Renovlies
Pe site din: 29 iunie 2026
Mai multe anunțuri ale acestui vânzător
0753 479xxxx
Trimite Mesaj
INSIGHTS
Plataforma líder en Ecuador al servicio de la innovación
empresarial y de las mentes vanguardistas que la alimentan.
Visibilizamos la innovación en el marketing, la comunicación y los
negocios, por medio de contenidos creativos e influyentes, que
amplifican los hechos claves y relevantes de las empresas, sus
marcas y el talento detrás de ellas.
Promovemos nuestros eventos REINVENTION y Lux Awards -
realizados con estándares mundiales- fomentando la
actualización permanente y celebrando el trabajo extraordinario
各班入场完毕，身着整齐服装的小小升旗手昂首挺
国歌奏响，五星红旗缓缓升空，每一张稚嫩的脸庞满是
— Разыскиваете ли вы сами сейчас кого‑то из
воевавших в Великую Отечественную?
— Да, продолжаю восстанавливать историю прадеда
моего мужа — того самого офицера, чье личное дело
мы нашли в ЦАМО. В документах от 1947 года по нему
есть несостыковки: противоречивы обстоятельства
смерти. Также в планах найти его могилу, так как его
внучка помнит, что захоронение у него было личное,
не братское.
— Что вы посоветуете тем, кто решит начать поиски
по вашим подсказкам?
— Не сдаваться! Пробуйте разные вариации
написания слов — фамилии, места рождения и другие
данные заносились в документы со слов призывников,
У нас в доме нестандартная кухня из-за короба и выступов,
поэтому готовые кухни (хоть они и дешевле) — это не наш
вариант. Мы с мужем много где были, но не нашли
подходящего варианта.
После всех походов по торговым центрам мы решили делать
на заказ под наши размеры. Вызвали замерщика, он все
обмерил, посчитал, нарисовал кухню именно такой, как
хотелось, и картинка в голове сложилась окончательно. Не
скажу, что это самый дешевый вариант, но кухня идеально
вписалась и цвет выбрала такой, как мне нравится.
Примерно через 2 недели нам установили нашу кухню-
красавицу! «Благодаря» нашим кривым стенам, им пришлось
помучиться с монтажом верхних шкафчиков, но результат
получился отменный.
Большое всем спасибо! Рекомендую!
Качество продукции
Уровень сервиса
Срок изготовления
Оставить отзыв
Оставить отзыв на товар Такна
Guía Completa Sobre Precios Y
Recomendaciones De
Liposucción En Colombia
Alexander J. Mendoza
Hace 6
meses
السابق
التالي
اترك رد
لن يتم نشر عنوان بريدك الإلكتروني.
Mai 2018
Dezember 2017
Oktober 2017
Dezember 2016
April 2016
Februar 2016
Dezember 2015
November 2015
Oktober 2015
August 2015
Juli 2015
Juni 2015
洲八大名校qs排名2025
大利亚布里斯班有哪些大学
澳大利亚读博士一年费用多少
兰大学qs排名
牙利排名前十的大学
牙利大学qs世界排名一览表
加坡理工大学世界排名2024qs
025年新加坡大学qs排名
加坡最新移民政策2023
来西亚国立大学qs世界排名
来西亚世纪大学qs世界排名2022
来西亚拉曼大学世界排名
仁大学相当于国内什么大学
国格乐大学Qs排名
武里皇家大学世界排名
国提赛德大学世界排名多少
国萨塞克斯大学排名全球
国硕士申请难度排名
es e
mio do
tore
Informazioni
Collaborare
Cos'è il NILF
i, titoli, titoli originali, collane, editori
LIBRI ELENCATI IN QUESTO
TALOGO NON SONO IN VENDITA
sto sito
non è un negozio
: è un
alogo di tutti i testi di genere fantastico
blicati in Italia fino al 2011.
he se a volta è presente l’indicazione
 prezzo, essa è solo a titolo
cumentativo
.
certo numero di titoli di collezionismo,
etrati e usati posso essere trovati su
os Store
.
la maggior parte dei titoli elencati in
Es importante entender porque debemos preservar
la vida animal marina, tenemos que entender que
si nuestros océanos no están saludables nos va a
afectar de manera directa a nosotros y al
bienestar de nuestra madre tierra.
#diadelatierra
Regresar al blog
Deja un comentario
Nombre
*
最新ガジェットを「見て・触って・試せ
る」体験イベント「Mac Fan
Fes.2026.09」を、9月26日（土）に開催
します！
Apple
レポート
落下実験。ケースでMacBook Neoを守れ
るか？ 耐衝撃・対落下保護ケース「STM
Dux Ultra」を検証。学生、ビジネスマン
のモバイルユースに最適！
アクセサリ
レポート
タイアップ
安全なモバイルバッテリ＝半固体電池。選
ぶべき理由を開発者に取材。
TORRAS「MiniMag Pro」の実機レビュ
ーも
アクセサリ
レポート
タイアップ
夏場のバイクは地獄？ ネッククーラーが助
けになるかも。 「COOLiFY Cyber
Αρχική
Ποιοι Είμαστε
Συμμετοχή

→ WHAT IS BEING ASKED
Can you copy the material above word for word, from its very first line through the line containing "написания слов —", with both of those lines included?

→ SOLUTION TO THIS TASK
Renovlies
Pe site din: 29 iunie 2026
Mai multe anunțuri ale acestui vânzător
0753 479xxxx
Trimite Mesaj
INSIGHTS
Plataforma líder en Ecuador al servicio de la innovación
empresarial y de las mentes vanguardistas que la alimentan.
Visibilizamos la innovación en el marketing, la comunicación y los
negocios, por medio de contenidos creativos e influyentes, que
amplifican los hechos claves y relevantes de las empresas, sus
marcas y el talento detrás de ellas.
Promovemos nuestros eventos REINVENTION y Lux Awards -
realizados con estándares mundiales- fomentando la
actualización permanente y celebrando el trabajo extraordinario
各班入场完毕，身着整齐服装的小小升旗手昂首挺
国歌奏响，五星红旗缓缓升空，每一张稚嫩的脸庞满是
— Разыскиваете ли вы сами сейчас кого‑то из
воевавших в Великую Отечественную?
— Да, продолжаю восстанавливать историю прадеда
моего мужа — того самого офицера, чье личное дело
мы нашли в ЦАМО. В документах от 1947 года по нему
есть несостыковки: противоречивы обстоятельства
смерти. Также в планах найти его могилу, так как его
внучка помнит, что захоронение у него было личное,
не братское.
— Что вы посоветуете тем, кто решит начать поиски
по вашим подсказкам?
— Не сдаваться! Пробуйте разные вариации
написания слов — фамилии, места рождения и другие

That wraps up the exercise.